National Research Council Board on Mathematical Sciences. (1997). Preserving strength while meeting challenges: Summary report of a workshop on actions for the mathematical sciences. Washington, DC: National Research Council Board on Mathematical Sciences.

This summary reports on a workshop addressing evolving needs in the mathematical sciences community. Two papers specifically focus on issues facing graduate education and research universities. R. G. Douglas challenges a range of assumptions concerning graduate-level mathematics education, questioning the wisdom of "hands-off," "survival of the fittest" program philosophies. E. F. Infante identifies the external pressures and challenges faced by higher education, suggesting that the academic community must learn to adapt to less money, deal with increased accountability, utilize technology, develop novel roles and responsibilities for faculty, and develop new activities and new forms of competition and cooperation.

National Research Council Committee on Applied and Theoretical Statistics. (1994). Modern interdisciplinary statistics education: Proceedings of a symposium. Washington, DC: National Academy Press.

These proceedings report on a symposium examining the changes needed to incorporate interdisciplinary training into the upper-undergraduate, graduate, and postdoctoral statistics programs, to bringcurricula up to data, to improve apprenticing of statistics graduate and postdoctoral students, and to appropriately reward faculty mentors. Papers examine the needs of industry, academic, and government "customers," as well as the course content and educational experiences necessary to address these needs.

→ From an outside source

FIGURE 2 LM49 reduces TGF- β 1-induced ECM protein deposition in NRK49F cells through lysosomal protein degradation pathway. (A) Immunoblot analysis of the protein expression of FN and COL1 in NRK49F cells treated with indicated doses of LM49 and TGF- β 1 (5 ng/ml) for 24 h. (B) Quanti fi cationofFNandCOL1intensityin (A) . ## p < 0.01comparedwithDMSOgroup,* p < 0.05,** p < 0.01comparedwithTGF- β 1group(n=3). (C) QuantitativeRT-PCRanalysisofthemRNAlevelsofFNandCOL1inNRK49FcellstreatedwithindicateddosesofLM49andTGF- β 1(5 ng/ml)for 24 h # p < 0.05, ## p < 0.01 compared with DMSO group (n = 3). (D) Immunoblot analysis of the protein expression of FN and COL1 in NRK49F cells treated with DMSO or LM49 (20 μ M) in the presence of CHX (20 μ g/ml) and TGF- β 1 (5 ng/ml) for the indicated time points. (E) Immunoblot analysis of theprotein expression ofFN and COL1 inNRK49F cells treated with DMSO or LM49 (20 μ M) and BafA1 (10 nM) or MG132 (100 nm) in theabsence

National Research Council Committee on Science, Engineering and Public Policy. (1995). Reshaping the graduate education of scientists and engineers. Washington, DC: National Academy Press.

The Council calls on educational institutions to reform Ph.D. programs so students will be better prepared for careers outside academic research. It reveals that more than half of Ph.D.s gain employment in non-academic fields and that the period required to earn a doctorate degree has grown in scientific disciplines. Recommendations include: the inclusion of non-academic alternatives in Ph.D. training to allow scientists to switch positions and careers more easily; discouragement of overspecialization; better career information and guidance; a new class of education and training grants; and a national human resource policy for advanced scientists and engineers. The report includes extensive quantitative data as well as qualitative data from graduate students, professors, university administrators, industry scientists, and representatives of scientific societies.

Triggle, D. J., & Miller, K. W. (1999). Commission on the Future of Graduate Education in the Pharmaceutical Sciences: Final report. American Journal of Pharmaceutical Education, 63, 218-248. [On-line]. Available:

This report summarizes findings from a comprehensive study of graduate education in the pharmaceutical sciences, based on demographic program data, career pathways of past graduates, and recommendations from pharmacy faculty. Generally, the current outlook for pharmaceutical science graduates appears good to excellent, with no apparent need to constrain future enrollment (as the biological sciences appear to need to do); this is perhaps due to the tendency, within the pharmaceutical sciences, to view industrial careers as equivalent to academic careers, and not as less desirable "alternative" careers. Specific recommendations for programs and faculty focus on means for becoming simultaneously more competitive and more collaborative with other academic disciplines.